[HOW TO COMPLETE THIS TASK]
In the material below, find every line containing "pixels" and copy that line.

[DATASET RECORDS]
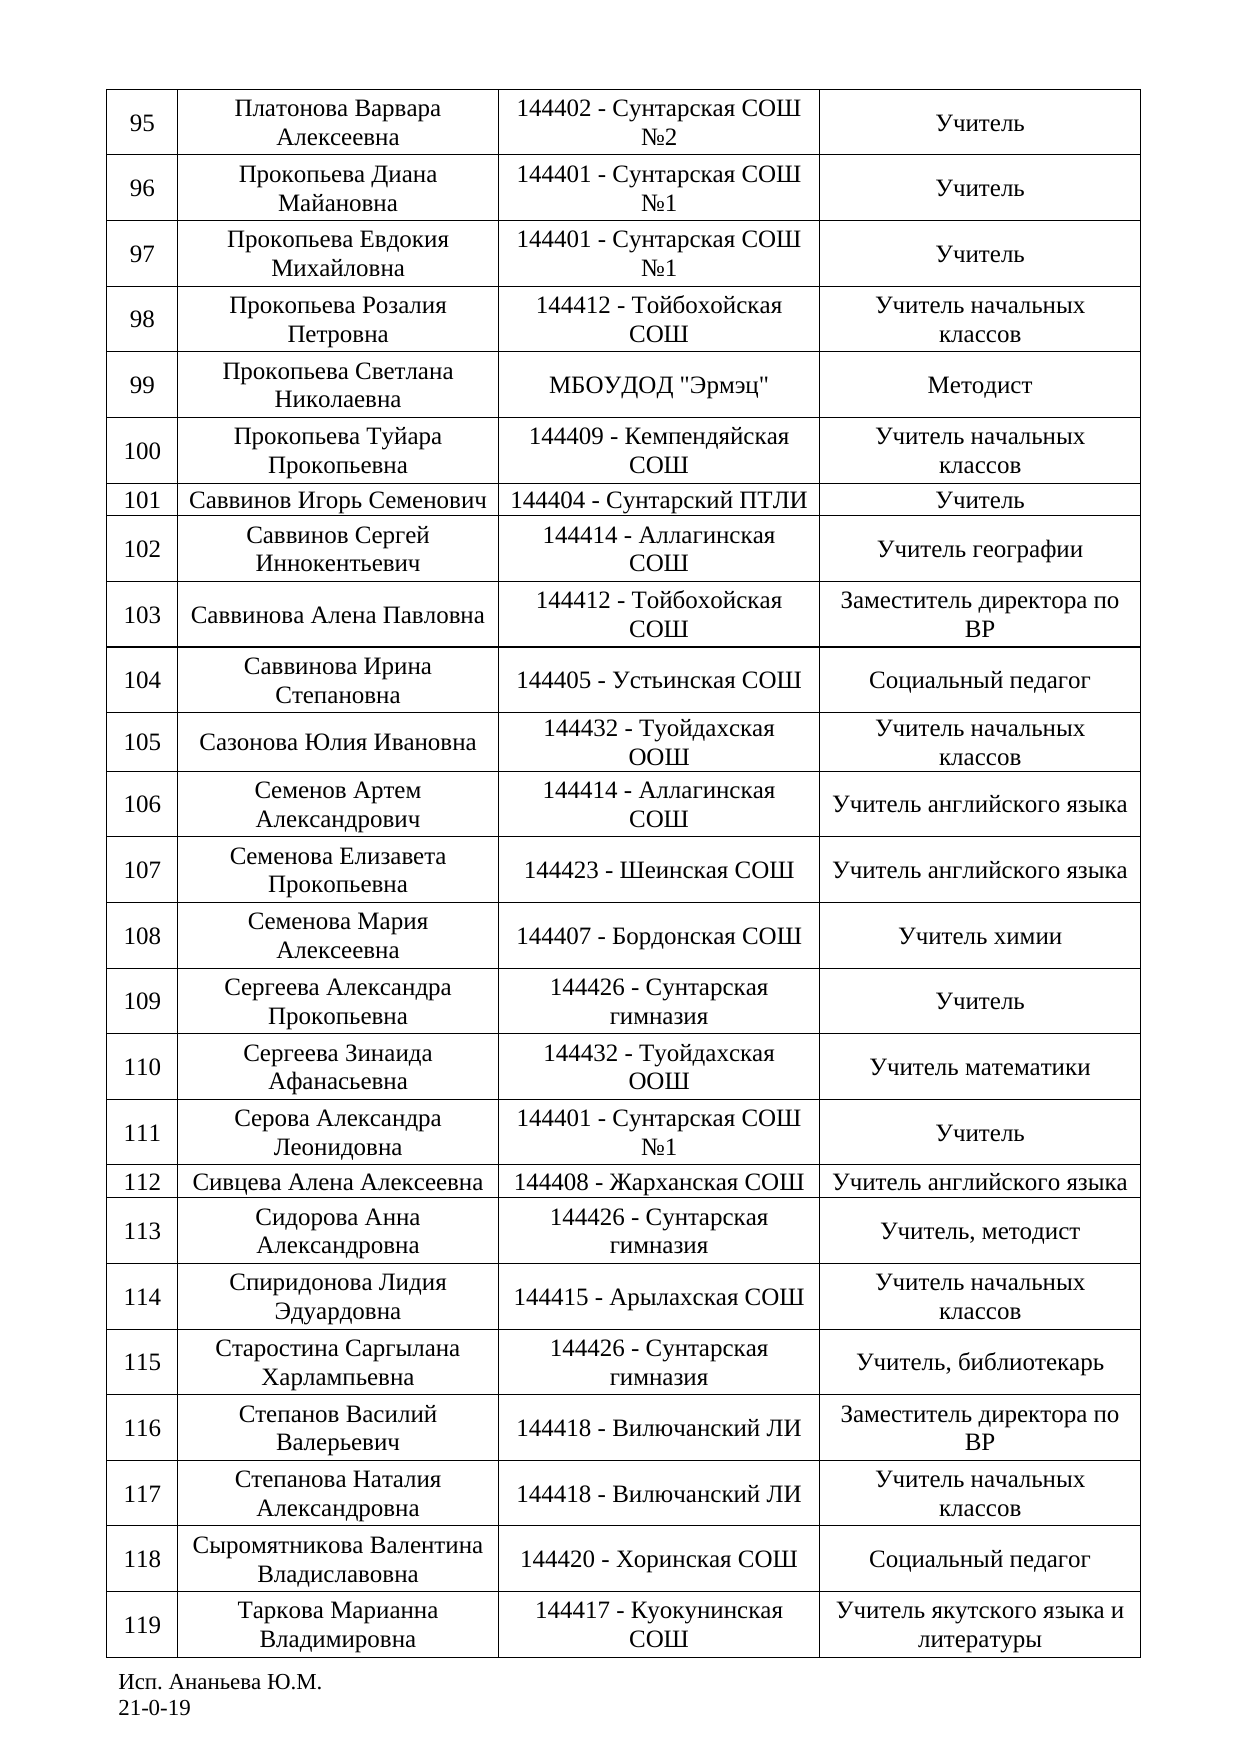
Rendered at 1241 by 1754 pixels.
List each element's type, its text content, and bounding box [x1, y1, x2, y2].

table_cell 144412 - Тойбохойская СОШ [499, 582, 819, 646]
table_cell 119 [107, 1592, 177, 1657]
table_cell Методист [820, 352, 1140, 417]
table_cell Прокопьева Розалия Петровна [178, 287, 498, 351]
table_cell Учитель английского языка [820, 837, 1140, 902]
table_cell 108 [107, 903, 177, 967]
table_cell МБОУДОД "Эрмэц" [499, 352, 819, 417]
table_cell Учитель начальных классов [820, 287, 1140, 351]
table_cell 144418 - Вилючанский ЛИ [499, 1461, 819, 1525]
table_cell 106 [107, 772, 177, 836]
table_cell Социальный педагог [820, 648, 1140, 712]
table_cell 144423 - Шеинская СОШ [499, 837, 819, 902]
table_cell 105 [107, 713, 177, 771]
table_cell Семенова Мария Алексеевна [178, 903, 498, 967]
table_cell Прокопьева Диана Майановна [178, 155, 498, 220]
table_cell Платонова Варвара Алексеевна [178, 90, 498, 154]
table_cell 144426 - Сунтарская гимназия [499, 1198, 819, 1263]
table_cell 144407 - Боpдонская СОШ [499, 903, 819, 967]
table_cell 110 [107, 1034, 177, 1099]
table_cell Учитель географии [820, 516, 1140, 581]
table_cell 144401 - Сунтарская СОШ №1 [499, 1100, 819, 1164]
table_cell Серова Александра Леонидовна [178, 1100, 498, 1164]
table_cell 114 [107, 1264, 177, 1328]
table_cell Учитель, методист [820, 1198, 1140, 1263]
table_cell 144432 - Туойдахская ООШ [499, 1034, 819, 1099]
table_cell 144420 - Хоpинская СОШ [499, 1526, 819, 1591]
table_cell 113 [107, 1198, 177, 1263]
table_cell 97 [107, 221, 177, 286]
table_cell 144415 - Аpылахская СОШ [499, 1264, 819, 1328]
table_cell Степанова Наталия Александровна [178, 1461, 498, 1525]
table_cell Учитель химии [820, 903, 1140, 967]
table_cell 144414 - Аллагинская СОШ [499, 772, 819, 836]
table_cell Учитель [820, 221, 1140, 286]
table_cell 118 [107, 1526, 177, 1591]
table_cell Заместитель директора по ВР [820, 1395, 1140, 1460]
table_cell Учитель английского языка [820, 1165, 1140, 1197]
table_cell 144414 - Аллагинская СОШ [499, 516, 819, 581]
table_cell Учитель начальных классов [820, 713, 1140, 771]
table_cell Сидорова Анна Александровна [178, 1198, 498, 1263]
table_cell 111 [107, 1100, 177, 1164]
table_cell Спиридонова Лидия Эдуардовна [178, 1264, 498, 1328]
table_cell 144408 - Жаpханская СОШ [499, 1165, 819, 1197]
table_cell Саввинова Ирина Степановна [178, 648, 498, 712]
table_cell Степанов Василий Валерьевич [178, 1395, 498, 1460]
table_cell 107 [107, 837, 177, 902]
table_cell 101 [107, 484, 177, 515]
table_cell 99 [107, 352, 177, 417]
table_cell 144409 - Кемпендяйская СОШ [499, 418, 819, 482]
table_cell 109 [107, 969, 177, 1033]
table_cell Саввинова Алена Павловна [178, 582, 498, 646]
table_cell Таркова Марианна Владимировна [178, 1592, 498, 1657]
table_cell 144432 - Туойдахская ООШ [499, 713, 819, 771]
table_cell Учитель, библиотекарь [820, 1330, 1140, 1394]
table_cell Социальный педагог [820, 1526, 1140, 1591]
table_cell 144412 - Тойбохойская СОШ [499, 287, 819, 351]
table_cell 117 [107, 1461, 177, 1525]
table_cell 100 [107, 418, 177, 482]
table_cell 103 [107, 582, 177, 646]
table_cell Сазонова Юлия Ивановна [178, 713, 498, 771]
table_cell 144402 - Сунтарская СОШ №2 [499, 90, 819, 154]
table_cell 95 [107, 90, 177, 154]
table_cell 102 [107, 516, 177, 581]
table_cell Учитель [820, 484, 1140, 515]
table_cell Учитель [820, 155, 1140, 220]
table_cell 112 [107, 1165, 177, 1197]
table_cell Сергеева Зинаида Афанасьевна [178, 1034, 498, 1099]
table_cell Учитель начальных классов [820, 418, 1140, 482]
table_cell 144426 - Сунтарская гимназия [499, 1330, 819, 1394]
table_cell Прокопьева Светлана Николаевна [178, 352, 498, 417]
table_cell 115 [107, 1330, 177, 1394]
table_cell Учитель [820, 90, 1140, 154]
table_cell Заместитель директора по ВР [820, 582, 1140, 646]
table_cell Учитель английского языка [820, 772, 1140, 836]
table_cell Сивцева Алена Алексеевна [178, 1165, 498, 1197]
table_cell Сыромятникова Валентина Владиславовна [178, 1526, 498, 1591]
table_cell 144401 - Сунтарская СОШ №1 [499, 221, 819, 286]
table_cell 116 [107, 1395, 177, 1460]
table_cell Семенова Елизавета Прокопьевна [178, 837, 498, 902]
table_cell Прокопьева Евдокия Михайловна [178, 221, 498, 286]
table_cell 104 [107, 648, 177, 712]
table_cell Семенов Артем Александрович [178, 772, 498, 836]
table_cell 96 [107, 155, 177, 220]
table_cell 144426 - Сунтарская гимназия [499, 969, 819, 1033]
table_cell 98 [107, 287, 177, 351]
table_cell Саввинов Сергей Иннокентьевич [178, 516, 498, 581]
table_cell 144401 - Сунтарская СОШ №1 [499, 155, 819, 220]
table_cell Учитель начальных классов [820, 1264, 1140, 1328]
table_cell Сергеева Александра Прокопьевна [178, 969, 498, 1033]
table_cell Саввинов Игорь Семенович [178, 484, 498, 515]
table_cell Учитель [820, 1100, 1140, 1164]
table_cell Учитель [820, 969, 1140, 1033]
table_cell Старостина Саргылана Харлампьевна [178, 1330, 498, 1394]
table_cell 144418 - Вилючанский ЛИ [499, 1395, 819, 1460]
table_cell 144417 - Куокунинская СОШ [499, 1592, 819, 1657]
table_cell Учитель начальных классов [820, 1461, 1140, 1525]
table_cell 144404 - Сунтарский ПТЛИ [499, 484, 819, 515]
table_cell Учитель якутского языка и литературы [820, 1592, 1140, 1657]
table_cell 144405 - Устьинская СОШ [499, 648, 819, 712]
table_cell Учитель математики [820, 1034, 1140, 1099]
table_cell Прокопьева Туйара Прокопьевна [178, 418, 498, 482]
* * *
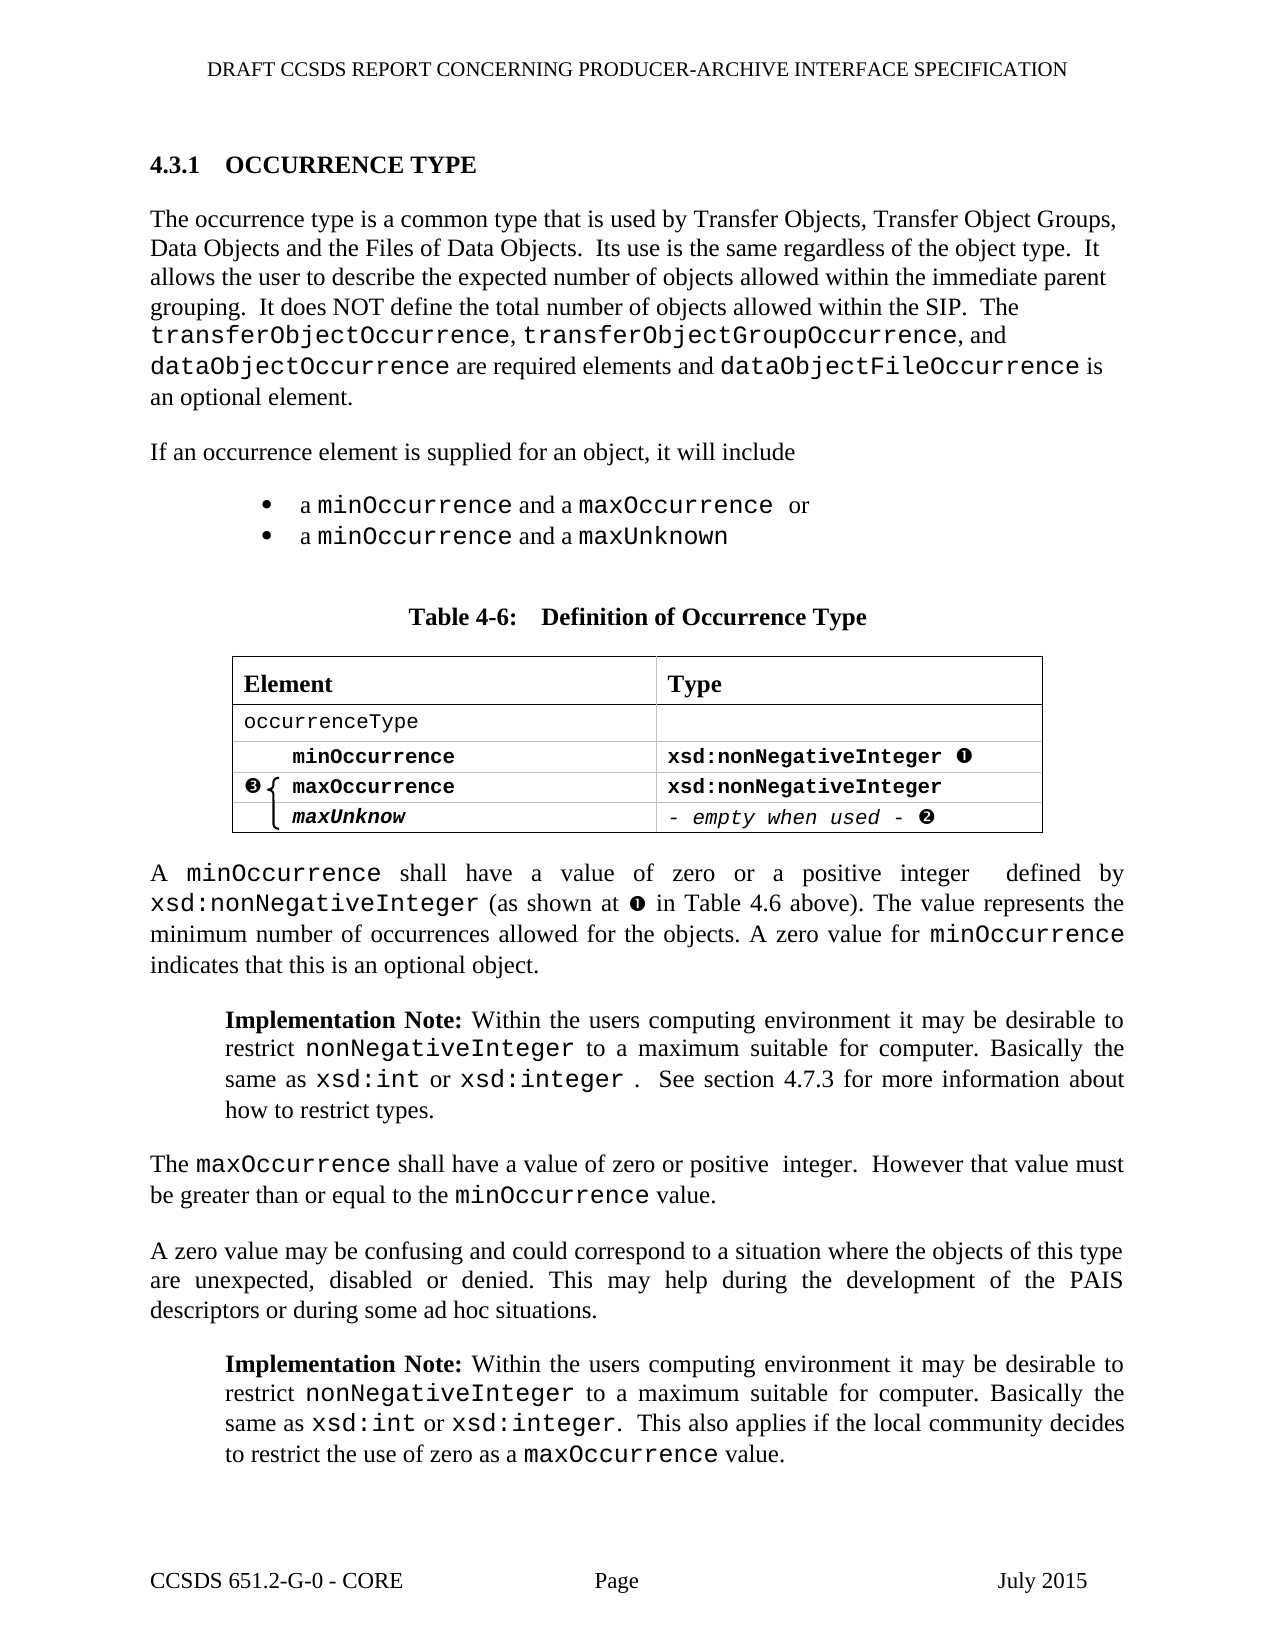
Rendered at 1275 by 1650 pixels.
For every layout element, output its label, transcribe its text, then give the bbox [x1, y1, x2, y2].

[WRITTEN RESPONSE]
Rendered at 1241 by 1754 pixels.
Rendered at 1275 by 1650 pixels.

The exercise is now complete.